Atmospheric
Optics
Freezing Bubbles
Water caught in the act freezing by Daniela Rapava at Rimavská Sobota Observatory, Slovakia. The air was at about minus 5 Celsius.
Daniela’s bubble mixture was quite concentrated, 1-2 volumes sugar, 2 volumes water and 3 of detergent.
The phase change from water to ice or crystallization needs tiny nuclei, seeds, on which crystals can grow. Otherwise the water stays in a higher Gibbs energy state as a supercooled liquid. Eventually, homogeneous nucleation will occur at temperatures of -40 C or even well below in pure water.

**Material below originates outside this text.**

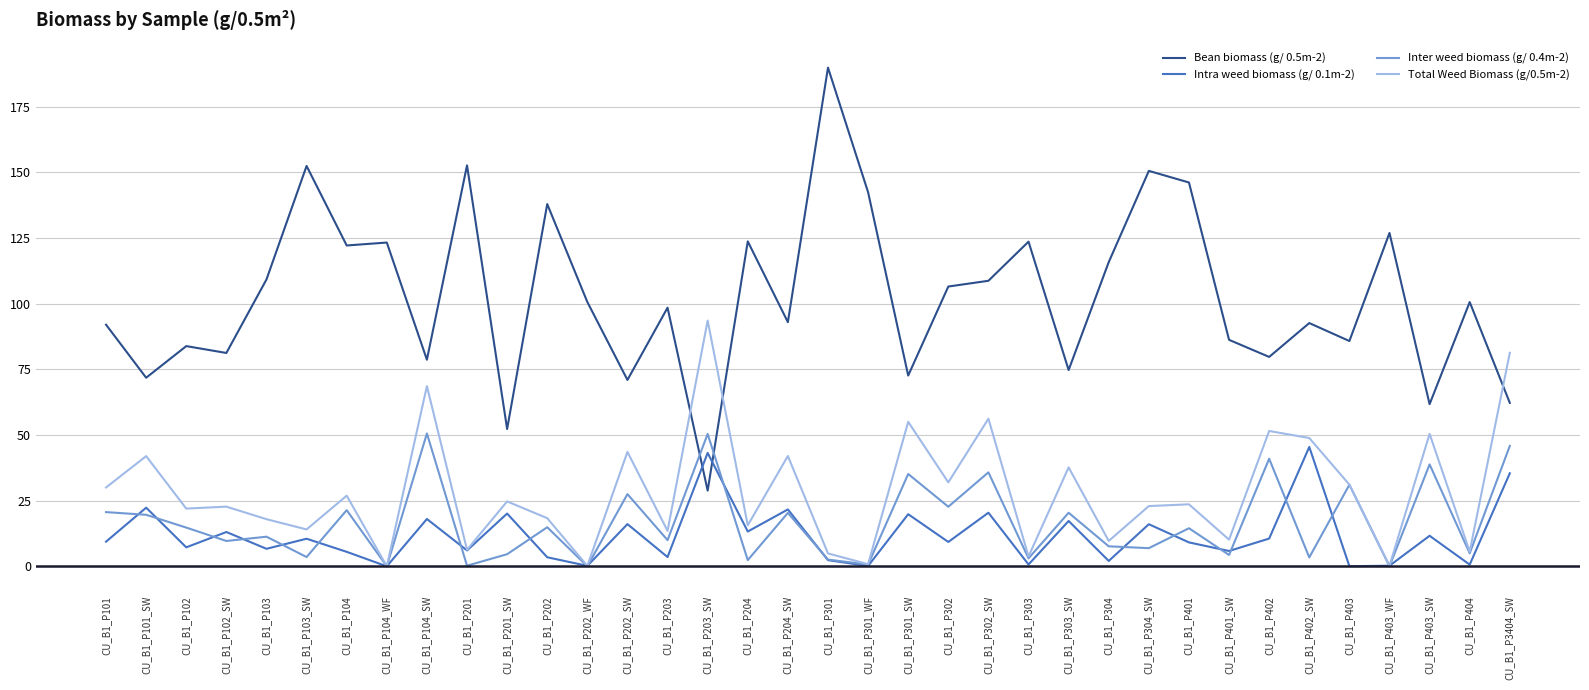

What is the difference between the second highest and second lowest values in the Total Weed Biomass (g/0.5m-2) series?

81.1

Crystal growth is restricted by the thin film into plate-like habits with strong six-fold hexagonal symmetry. Each crystal grows along three (bi-directional) growth axes. Growth along the fourth (c) axis is restricted. The geometry echoes the underlying structure of ice at the atomic level.
At some stage the sugar could also be crystallizing out. Observe the fascinating growth of the latter on a microscope slide with crossed polarized light.
The colours could be thin film interference and/or birefringence.
Bubble blowing is fun!
All images ©Daniela Rapava
A chemist's ball and stick model of ice showing its hexagonal structure.
The red balls represent large oxygen atoms. Between them along the white sticks but not equidistant are hydrogen atoms.
Each hydrogen is tightly (covalently) bonded to one oxygen and much less so to the other. That the latter weak bonding occurs at all gives ice an open, lower density, structure that allows ice to float and us to exist.